Peruvian Pepper (Schinus molle)
Peruvian pepper or Schinus molle is an evergreen tree that grows up to 50 feet and large. Molle grows from 30-40 ft. (9.1-12.2 m) tall, with pinnately compound, linear leaves that are 6-12 in. (15.2-30.5 cm) long, with 2.5 in. (6.4 cm) long, sessile, lanceolate to linear, entire leaflets and flowers on a hanging panicle that can grow 11.8 in. (30 cm) long. The flowers are off white to yellow in color and less than 0.12 in. (3 mm) across and fruits are round with pink to reddish turning black when mature with a strong pepper scent when crushed.
Hawthorn Trees (Crataegus)
The hawthorn comprises a group of shrubs and small trees, chiefly growing in the north temperate zone. Hawthorns are especially abundant in central and southern Europe, western Asia, northwestern Africa, and North America. The name derives from the Anglo-Saxon word hægthorn, meaning “hedge.” Many species are cultivated for ornament in parks and gardens for their attractive flowers and fruits.

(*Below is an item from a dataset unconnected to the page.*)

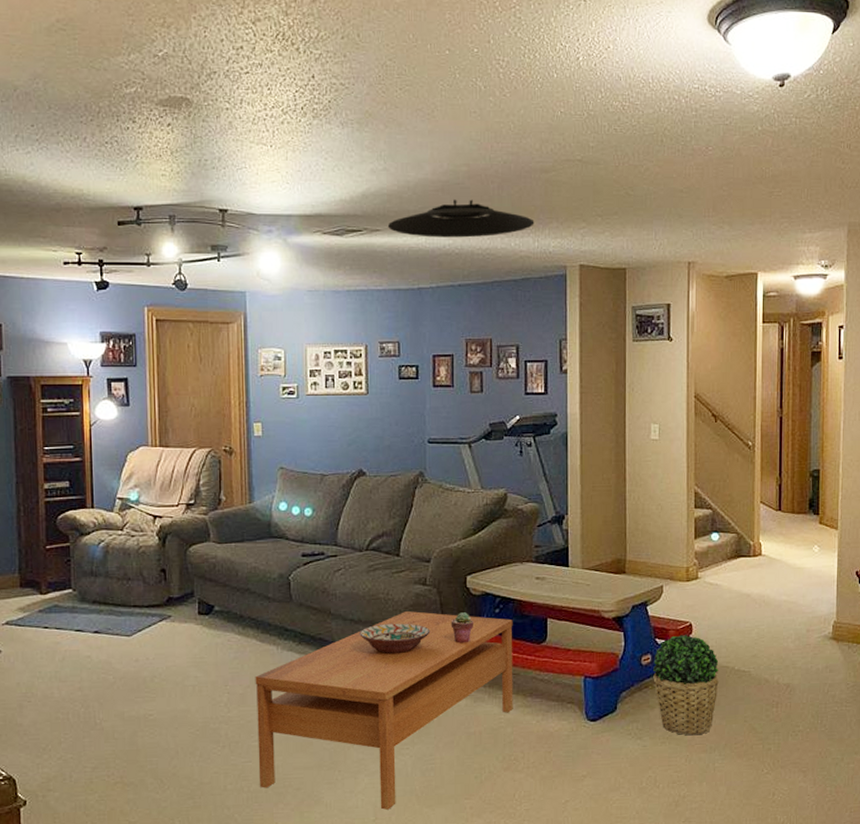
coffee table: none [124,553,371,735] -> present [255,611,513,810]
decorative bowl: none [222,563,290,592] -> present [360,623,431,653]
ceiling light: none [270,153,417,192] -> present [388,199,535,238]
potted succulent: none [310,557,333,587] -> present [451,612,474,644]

American Holly Tree (Ilex opaca)
American Holly is an upright, pyramidal, evergreen tree that slowly matures to 15-30′ in cultivation, often a bit larger in the wild. It is native to the eastern and central United States where it may be found growing in moist woods, forest bottomland, and swamp perimeters plus some coastal dunes. This is the Christmas holly whose berries are typically collected for ornamentation (“decking the halls” as it were). The berries will remain on the bush well into winter, sometimes anchoring snow which then weighs down branches and can break off entire limbs.
Red Berry Mistletoe (Viscum cruciatum)
Red-berry Mistletoe (Viscum cruciatum) is a photosynthetic plant that lives on a variety of trees including oaks, fruit trees, and vines. These plants have leathery leaves that grow in opposite pairs, with 3-7 parallel veins running the length. They are 4-petaled, green, and very small, borne in small clusters. Berries start out green becoming translucent red when ripe. The red-berried mistletoe thrives in much of Spain, especially in mountainous areas of the north such as the Sierra de Grazalema.
Sumac Trees and Shrubs (Rhus)
Sumacs have been planted in North America for landscape use since colonial times. Native to the eastern United States, species of sumac have long been popular as occasional ornamental plants valued for their attractive fall coloring and dense fruit clusters. Although most species are tall, many types make wonderful well-behaved shrubs that can be planted in a sunny border or near a patio or deck.
Red Heavenly Bamboo Berries (Nandina Domestica)
They will be sending us some beautiful Nandina Domestica in the fall that can be planted in the landscape now. There are many varieties of this plant to choose from and they each have different features. This plant blooms in the late spring and has ornamental fruits. It has upright unbranched cane-like growth up to 7 feet (2.1 meters) tall but can become leggy unless pruned.
Mulberry Trees (Morus)
Mulberry trees are deciduous, meaning they lose their leaves annually. There are over ten species of these small to medium-sized trees in the family Moraceae, which also includes the fig tree, and they grow throughout temperate Asia and North America. Several mulberry species are cultivated as ornamentals because of their distinctive lace-like foliage, and several others are raised for their fruits, which were historically considered a valuable food source for silkworms.
Buffalo Berry (Shepherdia)
Buffalo berry, also called Rabbit berry, or Nebraska Current and cultivated in gardens has fruit that is a very hardy shrub with whitish, somewhat thorny branches and small, oblong silvery leaves. It is a very hardy shrub, growing wild along stream banks in the Great Plains of North America with fruit that is a currant-sized, scarlet-red, or golden-yellow berry with a tart flavor. Its berries are used to make meat relish and jelly.